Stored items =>
* * *

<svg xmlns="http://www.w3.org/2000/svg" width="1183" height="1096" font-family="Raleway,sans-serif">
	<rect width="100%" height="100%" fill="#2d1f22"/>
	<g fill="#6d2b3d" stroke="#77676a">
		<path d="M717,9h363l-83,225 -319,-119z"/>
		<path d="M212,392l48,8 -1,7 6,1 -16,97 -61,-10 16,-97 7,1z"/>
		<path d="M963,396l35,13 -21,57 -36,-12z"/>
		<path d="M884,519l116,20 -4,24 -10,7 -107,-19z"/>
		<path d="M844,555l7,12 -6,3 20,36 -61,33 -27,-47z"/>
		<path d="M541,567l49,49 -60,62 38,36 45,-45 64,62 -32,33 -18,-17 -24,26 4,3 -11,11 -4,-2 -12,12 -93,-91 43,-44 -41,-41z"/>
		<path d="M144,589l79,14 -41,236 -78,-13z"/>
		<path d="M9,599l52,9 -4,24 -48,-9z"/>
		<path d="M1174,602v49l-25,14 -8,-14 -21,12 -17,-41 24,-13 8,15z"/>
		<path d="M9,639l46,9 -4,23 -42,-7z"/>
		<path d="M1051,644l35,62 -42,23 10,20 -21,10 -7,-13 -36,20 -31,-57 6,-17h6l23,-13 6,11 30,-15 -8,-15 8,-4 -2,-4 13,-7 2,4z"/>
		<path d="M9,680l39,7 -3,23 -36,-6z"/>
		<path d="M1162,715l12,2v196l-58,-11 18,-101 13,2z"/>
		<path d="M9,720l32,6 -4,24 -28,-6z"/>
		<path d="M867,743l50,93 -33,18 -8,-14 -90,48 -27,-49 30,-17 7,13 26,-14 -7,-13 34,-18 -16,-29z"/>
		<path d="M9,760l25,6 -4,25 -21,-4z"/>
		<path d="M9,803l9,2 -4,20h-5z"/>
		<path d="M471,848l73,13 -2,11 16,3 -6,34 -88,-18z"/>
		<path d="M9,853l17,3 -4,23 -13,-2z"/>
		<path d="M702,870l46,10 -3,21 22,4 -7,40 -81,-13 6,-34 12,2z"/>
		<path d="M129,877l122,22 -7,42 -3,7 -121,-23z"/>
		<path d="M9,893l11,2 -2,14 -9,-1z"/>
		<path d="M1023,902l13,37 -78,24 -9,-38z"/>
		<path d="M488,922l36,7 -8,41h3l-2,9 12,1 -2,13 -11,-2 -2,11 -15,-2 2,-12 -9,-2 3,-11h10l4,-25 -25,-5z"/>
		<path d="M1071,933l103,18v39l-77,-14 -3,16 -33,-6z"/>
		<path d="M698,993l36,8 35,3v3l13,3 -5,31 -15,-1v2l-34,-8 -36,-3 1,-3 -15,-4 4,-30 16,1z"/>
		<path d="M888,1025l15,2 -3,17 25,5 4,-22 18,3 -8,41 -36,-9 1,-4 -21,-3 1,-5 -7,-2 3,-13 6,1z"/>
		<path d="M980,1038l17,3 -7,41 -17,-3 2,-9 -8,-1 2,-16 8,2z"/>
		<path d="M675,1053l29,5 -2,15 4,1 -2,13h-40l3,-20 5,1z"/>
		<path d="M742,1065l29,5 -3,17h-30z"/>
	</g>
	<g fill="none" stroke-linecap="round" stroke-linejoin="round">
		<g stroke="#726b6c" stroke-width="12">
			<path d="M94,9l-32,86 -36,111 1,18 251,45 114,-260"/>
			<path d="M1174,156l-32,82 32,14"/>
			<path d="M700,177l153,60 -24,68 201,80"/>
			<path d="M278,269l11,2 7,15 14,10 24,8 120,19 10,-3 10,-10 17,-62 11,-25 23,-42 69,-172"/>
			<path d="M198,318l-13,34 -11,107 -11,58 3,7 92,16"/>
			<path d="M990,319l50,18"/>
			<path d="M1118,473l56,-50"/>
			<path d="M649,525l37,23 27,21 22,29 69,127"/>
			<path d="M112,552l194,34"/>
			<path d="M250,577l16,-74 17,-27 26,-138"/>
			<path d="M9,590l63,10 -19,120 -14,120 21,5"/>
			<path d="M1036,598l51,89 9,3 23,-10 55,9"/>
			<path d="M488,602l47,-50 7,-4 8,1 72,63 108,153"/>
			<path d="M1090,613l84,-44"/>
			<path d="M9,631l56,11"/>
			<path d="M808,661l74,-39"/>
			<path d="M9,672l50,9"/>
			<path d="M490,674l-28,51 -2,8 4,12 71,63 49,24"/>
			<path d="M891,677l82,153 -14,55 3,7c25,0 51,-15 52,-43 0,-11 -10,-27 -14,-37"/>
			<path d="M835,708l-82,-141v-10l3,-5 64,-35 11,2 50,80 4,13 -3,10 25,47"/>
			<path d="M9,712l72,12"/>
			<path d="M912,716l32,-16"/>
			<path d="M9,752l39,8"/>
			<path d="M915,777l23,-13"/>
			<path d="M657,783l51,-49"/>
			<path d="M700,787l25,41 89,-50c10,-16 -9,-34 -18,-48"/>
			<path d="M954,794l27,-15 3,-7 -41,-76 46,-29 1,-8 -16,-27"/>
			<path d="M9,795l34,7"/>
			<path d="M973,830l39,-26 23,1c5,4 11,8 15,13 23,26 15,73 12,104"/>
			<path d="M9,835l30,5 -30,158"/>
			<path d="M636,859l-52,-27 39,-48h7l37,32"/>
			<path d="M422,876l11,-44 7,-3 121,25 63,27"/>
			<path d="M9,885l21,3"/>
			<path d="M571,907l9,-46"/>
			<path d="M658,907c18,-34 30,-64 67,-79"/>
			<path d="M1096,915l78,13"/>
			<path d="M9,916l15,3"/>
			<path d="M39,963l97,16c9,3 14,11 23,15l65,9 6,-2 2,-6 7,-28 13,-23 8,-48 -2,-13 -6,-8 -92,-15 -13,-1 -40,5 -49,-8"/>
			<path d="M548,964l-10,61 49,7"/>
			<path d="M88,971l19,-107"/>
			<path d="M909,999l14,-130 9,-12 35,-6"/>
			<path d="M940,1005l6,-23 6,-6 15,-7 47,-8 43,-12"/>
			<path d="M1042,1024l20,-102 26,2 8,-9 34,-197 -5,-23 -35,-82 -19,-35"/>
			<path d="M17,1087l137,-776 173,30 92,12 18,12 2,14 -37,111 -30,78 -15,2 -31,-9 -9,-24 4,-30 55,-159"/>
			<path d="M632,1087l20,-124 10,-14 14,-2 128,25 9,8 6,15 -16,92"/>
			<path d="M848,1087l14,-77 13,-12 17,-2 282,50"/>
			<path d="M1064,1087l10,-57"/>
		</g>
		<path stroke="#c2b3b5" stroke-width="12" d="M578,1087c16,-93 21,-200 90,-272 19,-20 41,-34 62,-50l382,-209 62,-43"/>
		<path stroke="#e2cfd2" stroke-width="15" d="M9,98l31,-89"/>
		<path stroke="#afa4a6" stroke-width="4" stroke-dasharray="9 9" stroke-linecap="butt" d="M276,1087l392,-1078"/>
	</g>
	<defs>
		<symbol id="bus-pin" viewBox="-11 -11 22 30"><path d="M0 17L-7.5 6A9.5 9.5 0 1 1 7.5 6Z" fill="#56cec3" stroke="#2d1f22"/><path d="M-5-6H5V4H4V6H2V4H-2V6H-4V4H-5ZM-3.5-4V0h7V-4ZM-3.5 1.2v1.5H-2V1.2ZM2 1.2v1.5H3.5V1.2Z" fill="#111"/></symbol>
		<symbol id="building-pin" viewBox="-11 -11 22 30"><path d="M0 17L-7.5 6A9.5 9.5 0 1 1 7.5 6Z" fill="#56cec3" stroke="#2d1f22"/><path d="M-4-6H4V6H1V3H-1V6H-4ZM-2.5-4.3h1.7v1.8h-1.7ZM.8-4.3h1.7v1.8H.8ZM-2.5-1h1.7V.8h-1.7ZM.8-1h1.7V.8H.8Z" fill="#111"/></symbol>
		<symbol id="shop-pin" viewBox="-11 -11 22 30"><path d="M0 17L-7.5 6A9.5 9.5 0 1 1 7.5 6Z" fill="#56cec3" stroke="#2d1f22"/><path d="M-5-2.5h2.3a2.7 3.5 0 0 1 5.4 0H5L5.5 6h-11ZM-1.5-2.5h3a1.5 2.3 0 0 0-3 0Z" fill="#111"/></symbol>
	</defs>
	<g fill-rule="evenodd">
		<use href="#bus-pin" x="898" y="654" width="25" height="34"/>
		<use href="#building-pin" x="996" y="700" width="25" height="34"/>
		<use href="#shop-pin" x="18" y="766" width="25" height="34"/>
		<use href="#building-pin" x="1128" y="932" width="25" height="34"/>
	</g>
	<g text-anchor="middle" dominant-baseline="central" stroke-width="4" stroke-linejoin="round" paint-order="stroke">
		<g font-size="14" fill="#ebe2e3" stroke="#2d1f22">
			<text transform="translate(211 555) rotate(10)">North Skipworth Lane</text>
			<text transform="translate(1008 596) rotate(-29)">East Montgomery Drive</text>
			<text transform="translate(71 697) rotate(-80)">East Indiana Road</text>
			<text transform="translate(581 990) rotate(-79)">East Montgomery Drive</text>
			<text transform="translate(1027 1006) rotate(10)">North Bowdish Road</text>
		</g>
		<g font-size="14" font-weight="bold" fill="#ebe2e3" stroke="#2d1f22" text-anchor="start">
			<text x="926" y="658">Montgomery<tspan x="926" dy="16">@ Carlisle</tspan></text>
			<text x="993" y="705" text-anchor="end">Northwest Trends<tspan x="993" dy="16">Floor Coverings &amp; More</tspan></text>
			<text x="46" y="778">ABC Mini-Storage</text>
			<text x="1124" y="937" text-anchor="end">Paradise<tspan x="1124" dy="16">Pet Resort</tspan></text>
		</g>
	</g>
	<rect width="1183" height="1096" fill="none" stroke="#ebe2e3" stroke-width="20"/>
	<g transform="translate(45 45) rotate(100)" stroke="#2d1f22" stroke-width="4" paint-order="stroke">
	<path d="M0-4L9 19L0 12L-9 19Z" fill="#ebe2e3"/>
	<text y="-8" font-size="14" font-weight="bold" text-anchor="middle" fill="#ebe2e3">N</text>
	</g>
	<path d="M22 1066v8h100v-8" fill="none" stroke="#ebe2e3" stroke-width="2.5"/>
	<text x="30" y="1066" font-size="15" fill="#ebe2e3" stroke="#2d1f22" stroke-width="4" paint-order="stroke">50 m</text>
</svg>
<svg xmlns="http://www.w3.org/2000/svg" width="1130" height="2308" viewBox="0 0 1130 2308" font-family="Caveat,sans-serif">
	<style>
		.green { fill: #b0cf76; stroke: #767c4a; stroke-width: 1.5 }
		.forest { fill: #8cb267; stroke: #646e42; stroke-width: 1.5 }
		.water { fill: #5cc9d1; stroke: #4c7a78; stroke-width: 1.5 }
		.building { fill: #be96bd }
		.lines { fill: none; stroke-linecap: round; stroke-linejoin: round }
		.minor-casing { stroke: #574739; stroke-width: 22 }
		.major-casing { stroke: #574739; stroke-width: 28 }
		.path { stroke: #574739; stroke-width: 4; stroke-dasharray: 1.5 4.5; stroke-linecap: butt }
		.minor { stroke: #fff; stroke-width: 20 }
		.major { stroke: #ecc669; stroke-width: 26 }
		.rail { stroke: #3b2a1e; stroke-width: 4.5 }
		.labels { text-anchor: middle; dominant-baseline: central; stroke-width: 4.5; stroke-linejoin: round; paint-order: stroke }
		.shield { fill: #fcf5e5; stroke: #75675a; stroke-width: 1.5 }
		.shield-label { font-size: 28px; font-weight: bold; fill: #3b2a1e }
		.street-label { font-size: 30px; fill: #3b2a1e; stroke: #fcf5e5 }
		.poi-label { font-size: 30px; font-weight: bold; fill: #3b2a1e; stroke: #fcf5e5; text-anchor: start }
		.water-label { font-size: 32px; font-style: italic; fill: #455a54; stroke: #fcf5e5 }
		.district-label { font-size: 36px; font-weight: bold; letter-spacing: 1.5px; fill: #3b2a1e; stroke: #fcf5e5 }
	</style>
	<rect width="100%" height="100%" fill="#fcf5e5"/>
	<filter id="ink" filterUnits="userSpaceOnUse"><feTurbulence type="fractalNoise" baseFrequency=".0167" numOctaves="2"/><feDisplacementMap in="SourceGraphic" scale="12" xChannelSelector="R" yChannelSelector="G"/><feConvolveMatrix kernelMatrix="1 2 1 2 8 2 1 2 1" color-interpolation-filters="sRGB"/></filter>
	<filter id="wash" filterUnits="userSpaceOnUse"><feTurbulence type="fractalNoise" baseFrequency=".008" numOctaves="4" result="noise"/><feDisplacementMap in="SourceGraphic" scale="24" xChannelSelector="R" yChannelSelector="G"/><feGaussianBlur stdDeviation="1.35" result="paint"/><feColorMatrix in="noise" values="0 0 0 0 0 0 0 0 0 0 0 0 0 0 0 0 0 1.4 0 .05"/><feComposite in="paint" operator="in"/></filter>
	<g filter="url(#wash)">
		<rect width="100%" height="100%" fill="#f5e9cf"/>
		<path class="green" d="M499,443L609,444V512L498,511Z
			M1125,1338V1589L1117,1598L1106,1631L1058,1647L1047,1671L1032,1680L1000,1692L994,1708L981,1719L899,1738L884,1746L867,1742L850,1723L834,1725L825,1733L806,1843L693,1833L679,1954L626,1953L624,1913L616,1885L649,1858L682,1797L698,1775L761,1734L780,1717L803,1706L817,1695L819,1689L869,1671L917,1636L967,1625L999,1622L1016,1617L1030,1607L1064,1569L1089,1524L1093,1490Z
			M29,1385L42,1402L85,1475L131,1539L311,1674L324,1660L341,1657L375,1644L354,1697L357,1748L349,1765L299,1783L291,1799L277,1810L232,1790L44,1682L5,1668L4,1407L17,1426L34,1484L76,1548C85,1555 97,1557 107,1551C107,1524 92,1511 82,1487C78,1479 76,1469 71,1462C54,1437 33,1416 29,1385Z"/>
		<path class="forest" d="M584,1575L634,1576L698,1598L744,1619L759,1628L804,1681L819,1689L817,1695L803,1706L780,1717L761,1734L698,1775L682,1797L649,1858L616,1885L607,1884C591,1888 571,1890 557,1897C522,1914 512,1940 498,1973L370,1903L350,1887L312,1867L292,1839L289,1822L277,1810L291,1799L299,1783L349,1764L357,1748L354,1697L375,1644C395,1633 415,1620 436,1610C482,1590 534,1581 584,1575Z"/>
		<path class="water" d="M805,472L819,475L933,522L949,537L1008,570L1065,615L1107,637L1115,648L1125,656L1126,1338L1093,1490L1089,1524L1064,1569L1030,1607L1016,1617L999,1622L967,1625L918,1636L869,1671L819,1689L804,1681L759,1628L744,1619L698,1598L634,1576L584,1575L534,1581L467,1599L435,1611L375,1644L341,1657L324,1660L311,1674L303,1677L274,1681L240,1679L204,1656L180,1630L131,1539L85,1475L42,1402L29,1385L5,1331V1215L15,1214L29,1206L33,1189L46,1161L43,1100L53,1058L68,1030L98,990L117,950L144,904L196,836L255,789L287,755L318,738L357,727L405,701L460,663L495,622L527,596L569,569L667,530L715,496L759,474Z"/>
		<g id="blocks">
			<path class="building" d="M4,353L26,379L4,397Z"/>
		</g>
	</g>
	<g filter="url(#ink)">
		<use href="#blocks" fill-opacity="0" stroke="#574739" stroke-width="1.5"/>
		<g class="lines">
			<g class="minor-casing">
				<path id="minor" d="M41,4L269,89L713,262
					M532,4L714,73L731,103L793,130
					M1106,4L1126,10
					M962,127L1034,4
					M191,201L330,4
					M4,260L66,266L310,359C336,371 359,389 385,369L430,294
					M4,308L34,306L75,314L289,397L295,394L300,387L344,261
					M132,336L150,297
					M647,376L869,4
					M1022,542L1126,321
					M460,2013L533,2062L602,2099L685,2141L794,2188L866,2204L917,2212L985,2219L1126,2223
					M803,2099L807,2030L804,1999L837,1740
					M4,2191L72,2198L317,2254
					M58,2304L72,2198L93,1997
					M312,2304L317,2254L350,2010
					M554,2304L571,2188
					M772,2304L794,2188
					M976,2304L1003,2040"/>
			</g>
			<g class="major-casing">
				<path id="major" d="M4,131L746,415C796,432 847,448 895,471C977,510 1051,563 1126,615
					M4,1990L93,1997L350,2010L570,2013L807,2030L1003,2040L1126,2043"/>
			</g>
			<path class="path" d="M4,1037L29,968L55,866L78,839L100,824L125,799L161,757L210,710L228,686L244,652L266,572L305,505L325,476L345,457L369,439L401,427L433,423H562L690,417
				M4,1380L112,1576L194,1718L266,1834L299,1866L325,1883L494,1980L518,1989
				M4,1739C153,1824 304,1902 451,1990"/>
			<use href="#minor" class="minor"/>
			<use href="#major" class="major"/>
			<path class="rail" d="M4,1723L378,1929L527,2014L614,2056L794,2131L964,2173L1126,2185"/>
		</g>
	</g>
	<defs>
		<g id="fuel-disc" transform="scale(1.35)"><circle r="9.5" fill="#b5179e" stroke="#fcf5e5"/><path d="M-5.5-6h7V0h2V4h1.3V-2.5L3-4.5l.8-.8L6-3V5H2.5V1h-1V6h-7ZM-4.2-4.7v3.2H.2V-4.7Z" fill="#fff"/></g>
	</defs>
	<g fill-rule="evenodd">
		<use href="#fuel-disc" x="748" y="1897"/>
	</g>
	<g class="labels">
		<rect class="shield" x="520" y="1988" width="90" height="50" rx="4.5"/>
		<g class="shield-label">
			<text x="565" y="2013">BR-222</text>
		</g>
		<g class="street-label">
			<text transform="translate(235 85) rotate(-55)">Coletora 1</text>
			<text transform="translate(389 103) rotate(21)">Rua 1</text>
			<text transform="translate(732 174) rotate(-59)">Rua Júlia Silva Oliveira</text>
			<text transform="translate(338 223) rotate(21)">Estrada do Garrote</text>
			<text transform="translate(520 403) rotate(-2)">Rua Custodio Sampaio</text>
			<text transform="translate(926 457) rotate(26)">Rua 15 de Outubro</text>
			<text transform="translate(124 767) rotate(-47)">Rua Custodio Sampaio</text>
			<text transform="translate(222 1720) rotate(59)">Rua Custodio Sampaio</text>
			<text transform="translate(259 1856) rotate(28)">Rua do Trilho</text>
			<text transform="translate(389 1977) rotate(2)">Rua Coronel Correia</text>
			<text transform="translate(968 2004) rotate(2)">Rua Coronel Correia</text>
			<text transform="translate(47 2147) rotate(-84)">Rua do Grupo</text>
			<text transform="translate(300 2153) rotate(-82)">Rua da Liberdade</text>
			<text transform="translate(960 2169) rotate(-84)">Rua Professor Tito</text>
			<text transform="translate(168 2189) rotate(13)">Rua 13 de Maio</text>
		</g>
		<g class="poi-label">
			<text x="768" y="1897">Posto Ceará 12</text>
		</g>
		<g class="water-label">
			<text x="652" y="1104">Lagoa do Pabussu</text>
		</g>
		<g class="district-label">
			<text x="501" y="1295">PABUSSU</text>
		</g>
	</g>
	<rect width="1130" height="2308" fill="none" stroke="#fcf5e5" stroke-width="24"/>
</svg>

* * *

Would you please repeat exactly the lines above, starting at the line with "97,1557 107,1551C107,1524 92,1511" and stopping at the line with "M532,4L714,73L731,103L793,130", both included?

Exercise output =>
			M29,1385L42,1402L85,1475L131,1539L311,1674L324,1660L341,1657L375,1644L354,1697L357,1748L349,1765L299,1783L291,1799L277,1810L232,1790L44,1682L5,1668L4,1407L17,1426L34,1484L76,1548C85,1555 97,1557 107,1551C107,1524 92,1511 82,1487C78,1479 76,1469 71,1462C54,1437 33,1416 29,1385Z"/>
		<path class="forest" d="M584,1575L634,1576L698,1598L744,1619L759,1628L804,1681L819,1689L817,1695L803,1706L780,1717L761,1734L698,1775L682,1797L649,1858L616,1885L607,1884C591,1888 571,1890 557,1897C522,1914 512,1940 498,1973L370,1903L350,1887L312,1867L292,1839L289,1822L277,1810L291,1799L299,1783L349,1764L357,1748L354,1697L375,1644C395,1633 415,1620 436,1610C482,1590 534,1581 584,1575Z"/>
		<path class="water" d="M805,472L819,475L933,522L949,537L1008,570L1065,615L1107,637L1115,648L1125,656L1126,1338L1093,1490L1089,1524L1064,1569L1030,1607L1016,1617L999,1622L967,1625L918,1636L869,1671L819,1689L804,1681L759,1628L744,1619L698,1598L634,1576L584,1575L534,1581L467,1599L435,1611L375,1644L341,1657L324,1660L311,1674L303,1677L274,1681L240,1679L204,1656L180,1630L131,1539L85,1475L42,1402L29,1385L5,1331V1215L15,1214L29,1206L33,1189L46,1161L43,1100L53,1058L68,1030L98,990L117,950L144,904L196,836L255,789L287,755L318,738L357,727L405,701L460,663L495,622L527,596L569,569L667,530L715,496L759,474Z"/>
		<g id="blocks">
			<path class="building" d="M4,353L26,379L4,397Z"/>
		</g>
	</g>
	<g filter="url(#ink)">
		<use href="#blocks" fill-opacity="0" stroke="#574739" stroke-width="1.5"/>
		<g class="lines">
			<g class="minor-casing">
				<path id="minor" d="M41,4L269,89L713,262
					M532,4L714,73L731,103L793,130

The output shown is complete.